Restart Sri Lanka has been organising this for the last two months and I think it was a great success. We are happy to be a part of it and as for the experience with the show itself, usually it’s quite easy to gauge the crowd, but this new way of showing their applause and appreciation with the headlights and horn toots was so fresh! I really enjoyed it; the first day itself was amazing and this was just as good if not better.
We spoke to a number of guests who were enjoying themselves at the show, many of whom were there with their entire families and others there with their friends. The majority of those in attendance expressed how grateful they are that such an event was made available considering that the past few months have been “hellish”. They hope such events would continue so that their children do not have to live in constant fear and tension and that they can attempt to lean back into the “new normal”.
Chandi from Kotte
“I came with my whole family and it has been a very, very long time since we got to have a chance to have fun like this. We actually had to do some rushing to get out tickets because day before yesterday it was announced that the tickets were sold out and we were very disappointed but we wrote messages everywhere – on MyTickets.lk – to share if there were any tickets, and we found out about some tickets for this second show and it was such a relief.”

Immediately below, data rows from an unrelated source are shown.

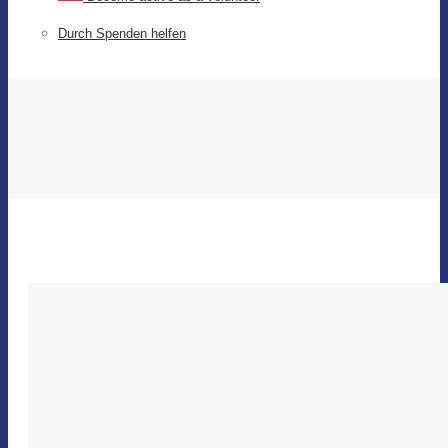
Durch Spenden helfen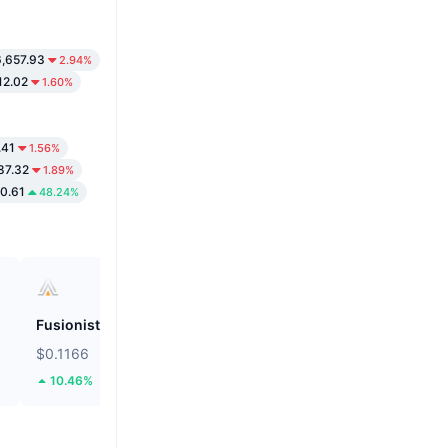
,657.93
2.94%
12.02
1.60%
.41
1.56%
87.32
1.89%
0.61
48.24%
Fusionist
Biconomy
$0.1166
$0.05602
10.46%
45.77%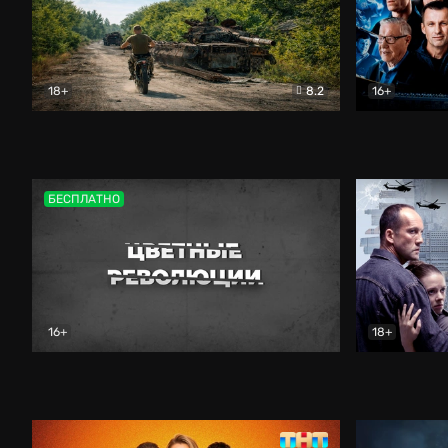
18+
8.2
16+
Дороги небесные
Документальный
Зенит навс
БЕСПЛАТНО
16+
18+
Цветные революции
Документальный
Возмездие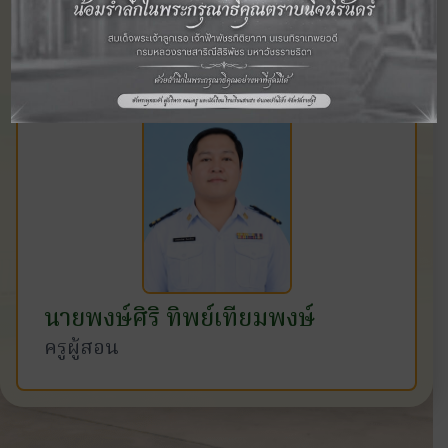
ครูผู้สอน
นายพงษ์ศิริ ทิพย์เทียมพงษ์
ครูผู้สอน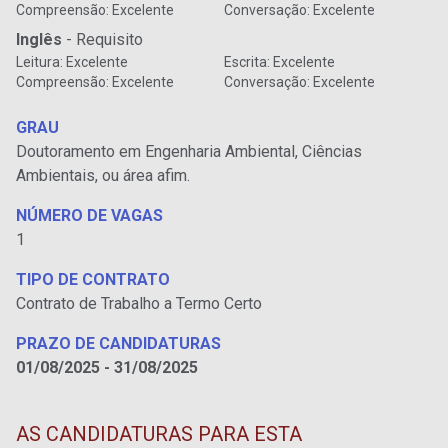
Compreensão: Excelente
Conversação: Excelente
Inglês
- Requisito
Leitura: Excelente
Escrita: Excelente
Compreensão: Excelente
Conversação: Excelente
GRAU
Doutoramento em Engenharia Ambiental, Ciências
Ambientais, ou área afim.
NÚMERO DE VAGAS
1
TIPO DE CONTRATO
Contrato de Trabalho a Termo Certo
PRAZO DE CANDIDATURAS
01/08/2025 - 31/08/2025
AS CANDIDATURAS PARA ESTA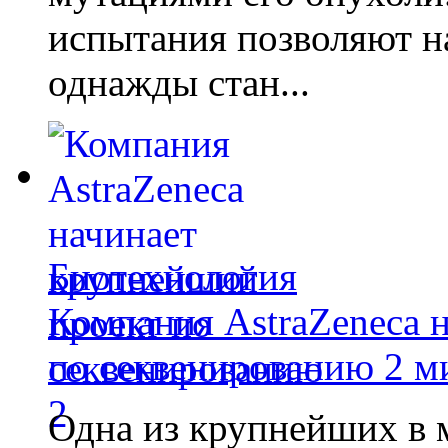
испытания позволяют на
однажды стан...
Биотехнология
Компания AstraZeneca 
по секвенированию 2 м
Одна из крупнейших в 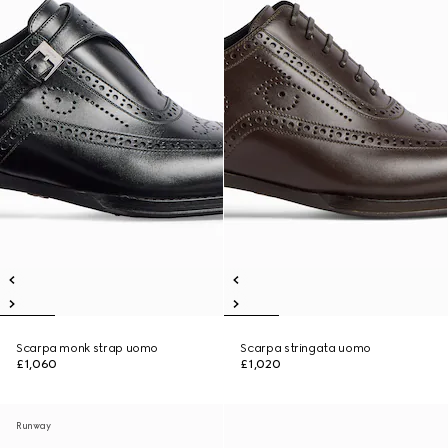
Scarpa monk strap uomo
Scarpa stringata uomo
£1,060
£1,020
Runway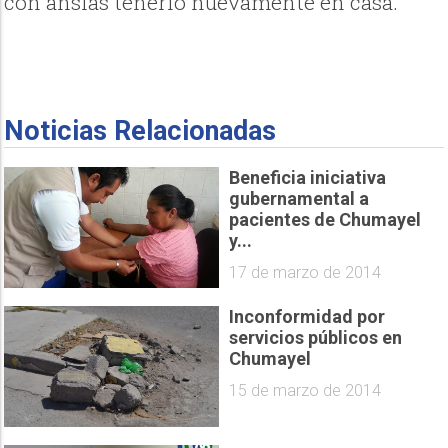
con ansias tenerlo nuevamente en casa.
Noticias Relacionadas
Beneficia iniciativa
gubernamental a
pacientes de Chumayel
y...
17 de marzo de 2014
Inconformidad por
servicios públicos en
Chumayel
15 de marzo de 2014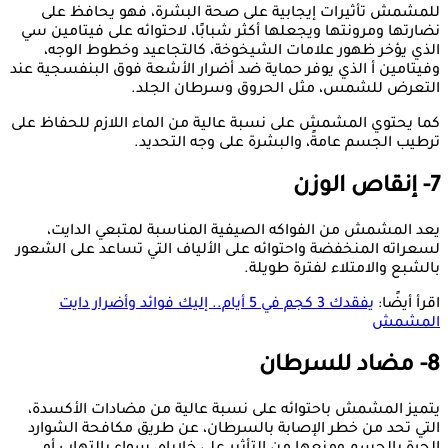
للمشمش تأثيرات إيجابية على صحة البشرة، فهو يحافظ على
نضارتها ومرونتها ويجعلها أكثر شبابًا، لاحتوائه على فيتامين سي
الذي يؤخر ظهور علامات الشيخوخة، كالتجاعيد وخطوط الوجه،
وفيتامين أ الذي يوفر حماية ضد أضرار الأشعة فوق البنفسجية عند
التعرض للشمس، مثل الحروق وسرطان الجلد.
كما يحتوي المشمش على نسبة عالية من الماء اللازم للحفاظ على
ترطيب الجسم عامةً، والبشرة على وجه التحديد.
7- إنقاص الوزن
يعد المشمش من الفواكه الصيفية المناسبة لمتبعي الدايت،
لسعراته المنخفضة واحتوائه على الألياف التي تساعد على الشعور
بالشبع والامتلاء لفترة طويلة.
اقرأ أيضًا:
يفقدك 3 كجم في 5 أيام.. إليك فوائد وأضرار دايت
المشمش
8- مضاد للسرطان
يتميز المشمش باحتوائه على نسبة عالية من مضادات الأكسدة،
التي تحد من خطر الإصابة بالسرطان، عن طريق مكافحة الشوارد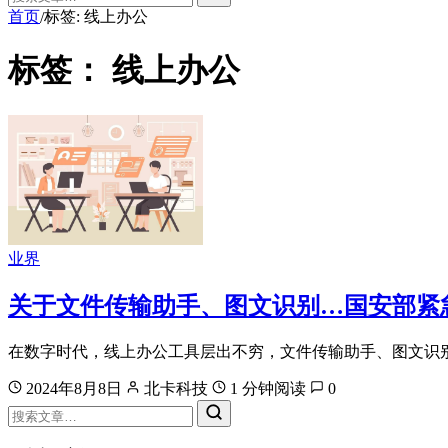
首页
标签: 线上办公
/
标签：
线上办公
业界
关于文件传输助手、图文识别…国安部紧
在数字时代，线上办公工具层出不穷，文件传输助手、图文识别
2024年8月8日
北卡科技
1 分钟阅读
0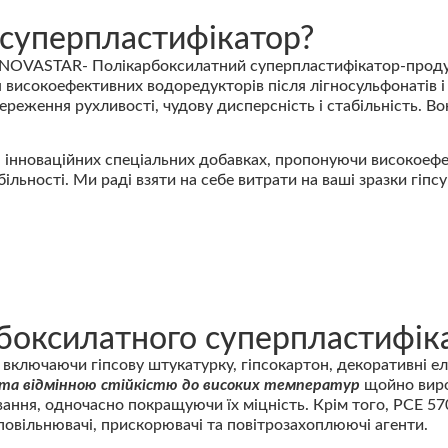
суперпластифікатор?
 високоефективних водоредукторів після лігносульфонатів і 
еження рухливості, чудову дисперсність і стабільність. Во
інноваційних спеціальних добавках, пропонуючи високоефек
ільності. Ми раді взяти на себе витрати на ваші зразки гіп
оксилатного суперпластифік
включаючи гіпсову штукатурку, гіпсокартон, декоративні ел
та відмінною стійкістю до високих температур
щойно виро
ання, одночасно покращуючи їх міцність. Крім того, PCE 57
сповільнювачі, прискорювачі та повітрозахоплюючі агенти.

Danuka Jayasundara from Gampaha
“The last few months, we were all living under a lot of stress; there has been some huge tension we have been bearing, and this is such a great help to relieve some of that pent-up stress. It is a new concept for us and we are glad for it.”
Nimasha Fernando from Moratuwa
“I think it is really nice what Bathiya and Santhush have done over here. We are having a really good time, and it is good they also used this platform to bring new artists and have us all enjoy their music. The music was also so diverse; I am here with my boyfriend, my best friend, and my sister and we are really having a good time.”
There were those who shared that it was a shame that they could not look to their neighbour and smile, but they always suffixed it by saying it is a small price to pay and you smile from your eyes anyway, adding that they are fortunate to enjoy such luxuries while a pandemic is very much at large.